TU intern - Dezember 1997 - Menschen

"Umbruch und Neubeginn"

Der ehemalige TU-Präsident Jürgen Starnick wird 60
Erzwang den Blick nach außen: Jürgen Starnick
Ein Geburtstag, der innehalten läßt, erschreckend und staunend über das Phänomen der Zeit. Jürgen Starnick stand und steht für einen Umbruch und einen Neubeginn dieser Universität, die unendlich weit zurückzuliegen scheinen.

Seiner Wahl im Jahr 1979 war die Abwahl des damaligen Präsidenten Dr. Rolf Berger vorangegangen. Diese Abwahl hatte die Universität gespalten - von Grund auf und quer zu den eingefahrenen Fronten von links und rechts, "Tür-" und "Fenster-Fraktion", "Reform-" und "konservativ-liberaler" Orientierung. Jürgen Starnick war die Alternative, auf die sich das Bündnis zur Abwahl des Präsidenten Berger hatte einigen können. Als Präsident gelang es ihm schon bald, aus dem Schatten dieser Ausgangskonstellation herauszutreten.

Aus dem von Berger initiierten Pilotprojekt "Technologietransfer" wurde die Organisationseinheit Technologietransfer; mit ihrer Hilfe entstand auf dem aufgelassenen Areal der AEG im Wedding schon bald das Berliner Innovations- und Gründerzentrum (BIG) - das erste seiner Art in Deutschland -, betrieben von der Technischen Universität; später dann der Technologie- und Innovationspark (TIP).

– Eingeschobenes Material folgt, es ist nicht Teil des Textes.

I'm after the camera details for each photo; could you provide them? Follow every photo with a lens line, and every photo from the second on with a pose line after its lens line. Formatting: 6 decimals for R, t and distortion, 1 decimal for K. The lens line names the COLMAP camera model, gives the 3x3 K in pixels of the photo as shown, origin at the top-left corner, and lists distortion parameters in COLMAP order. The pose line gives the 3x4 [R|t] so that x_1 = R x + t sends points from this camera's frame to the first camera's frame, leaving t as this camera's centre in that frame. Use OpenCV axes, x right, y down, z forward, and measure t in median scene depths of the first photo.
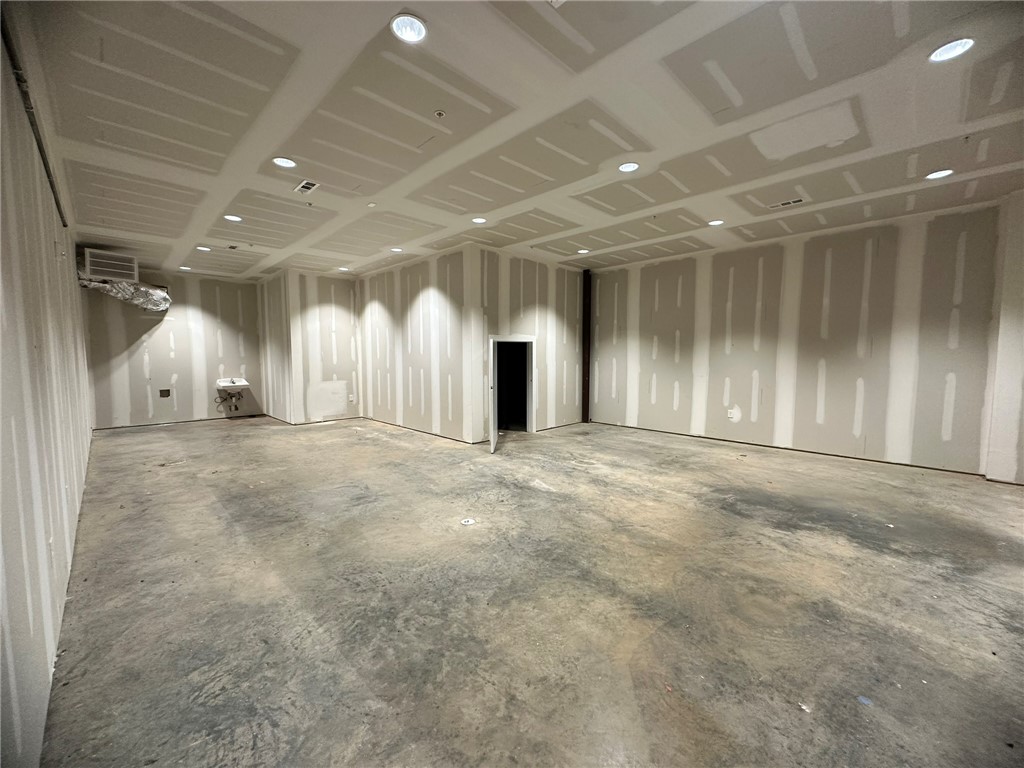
lens RADIAL K [[407.9, 0, 510.7], [0, 407.9, 384.8], [0, 0, 1]] dist [-0.005057, 0.001526]
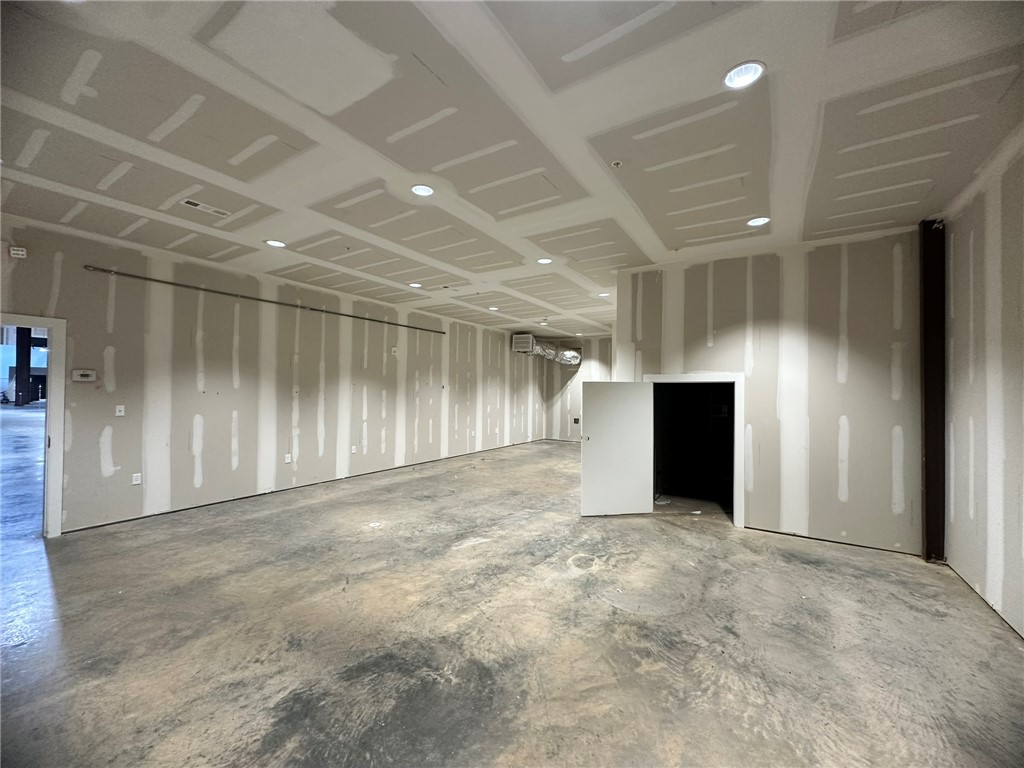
lens RADIAL K [[407.9, 0, 511.8], [0, 407.9, 385.1], [0, 0, 1]] dist [-0.005057, 0.001526]
pose [[0.213497, -0.009727, -0.976895, 0.993757], [-0.084774, 0.995994, -0.028445, -0.086798], [0.973259, 0.088888, 0.211817, 0.866185]]
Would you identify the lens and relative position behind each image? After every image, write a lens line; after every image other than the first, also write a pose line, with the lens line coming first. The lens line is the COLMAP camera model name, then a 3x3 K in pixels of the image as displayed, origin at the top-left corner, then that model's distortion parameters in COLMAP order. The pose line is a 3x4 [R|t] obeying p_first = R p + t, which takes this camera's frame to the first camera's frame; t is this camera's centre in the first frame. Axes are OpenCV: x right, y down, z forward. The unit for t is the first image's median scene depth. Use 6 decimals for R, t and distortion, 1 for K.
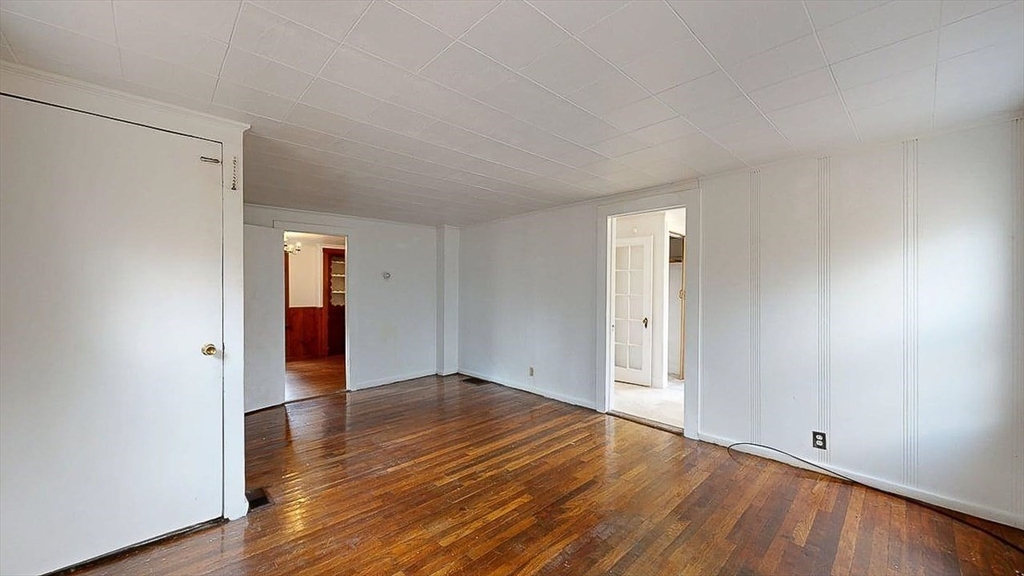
lens RADIAL K [[393.8, 0, 512.0], [0, 393.8, 288.0], [0, 0, 1]] dist [0.000467, 0.000012]
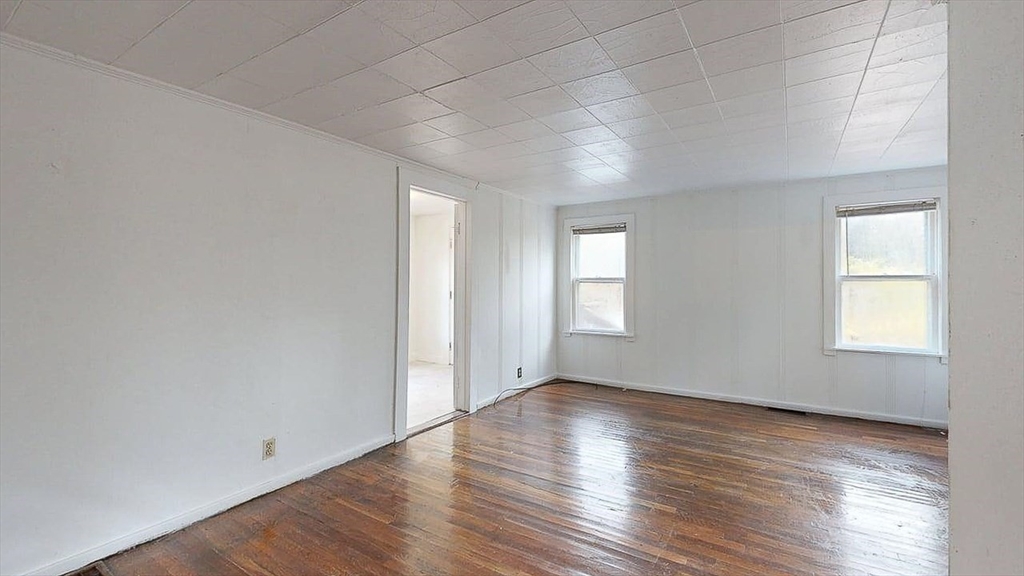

Nach innen gewandt war die vielleicht bemerkenswerteste Innovation der Präsidentschaft Jürgen Starnick: das Steuerungsinstrument der Hochschulentwicklungspläne. Unter seiner Präsidentschaft wurde der "Hochschulentwicklungsplan "(HEP) I" verabschiedet. Die prinzipielle Logik dieses "HEP I" hat die Praxis der inneruniversitären Mittelverteilung bis hart an die Gegenwart beherrscht.

Charakteristisch für das Amtsverständnis Starnicks war, daß er sich nicht auf die Beeinflussung von Strukturen beschränkte. Er intervenierte unmittelbar, auch in Zuständigkeitsbereiche der Fachbereiche. So wurden im Fachbereich Elektrotechnik jene Professuren geschaffen, die dann die Grundlage für den heutigen Schwerpunktbereich Mikroelektronik abgaben. Starnick zwang die Universität auch, nach außen zu blicken, sich zu öffnen. In seiner Amtszeit beteiligte sich die TU Berlin erstmalig an Messen und Ausstellungen; die internationalen Beziehungen wurden intensiviert. Aber auch viele "kleine Dinge" geschahen, etwa die Neuordnung des Presse- und Informationsreferates: Die TU-Zeitung und das Magazin "Forschung Aktuell" sind eine Innovation aus dieser Zeit.

Der Gedanke der ôffnung nach außen verband sich mit dem Willen zur Entkrampfung der Verhältnisse im Innern - nicht zuletzt in Festveranstaltungen: 1979 wurde das 100-jährige Jubiläum der Gründung der Hochschule als ein großes zweitägiges Fest begangen, mit einem Ausstellungsprogramm, an dem sich alle wissenschaftlichen Bereiche der Universität beteiligten. Es war das erste gesamtuniversitäre Fest seit mehr als zehn Jahren überhaupt. Es folgten große Ausstellungen zum Preussenjahr 1981 und zur Internationalen Bauausstellung 1984. Die Technische Universität Berlin war zu einem allseits wahrgenommenen Faktor im allgemeinen kulturellen Dialog der Stadt geworden.

Der nachdrücklichste Eindruck der Erinnerung an die Amtszeit des Präsidenten Jürgen Starnick ist vielleicht der eines außerordentlichen Tempos der Entscheidungen und der praktischen Umsetzung von Programmatik. Das charakterisiert im Rückblick auch seine auf die TU-Präsidentschaft folgende Rolle als Berliner Senator für Stadtentwicklung und Umweltschutz: Starnick setzte einen neuen Flächennutzungsplan durch, realisierte eine wichtige Neugestaltung des Tiergartens und half, die städtebauliche Diskussion Berlins auf den "zentralen Bereich" und damit wieder auf die historische Mitte Berlins hin zu orientieren.

Man kann sich angesichts heutiger Erfahrung von Stagnation der Dinge und Verhältnisse überall dieser Zeit nicht ohne Nostalgie erinnern - als einer Zeit, in der nicht nur an der Universität vieles möglich schien und vieles möglich wurde.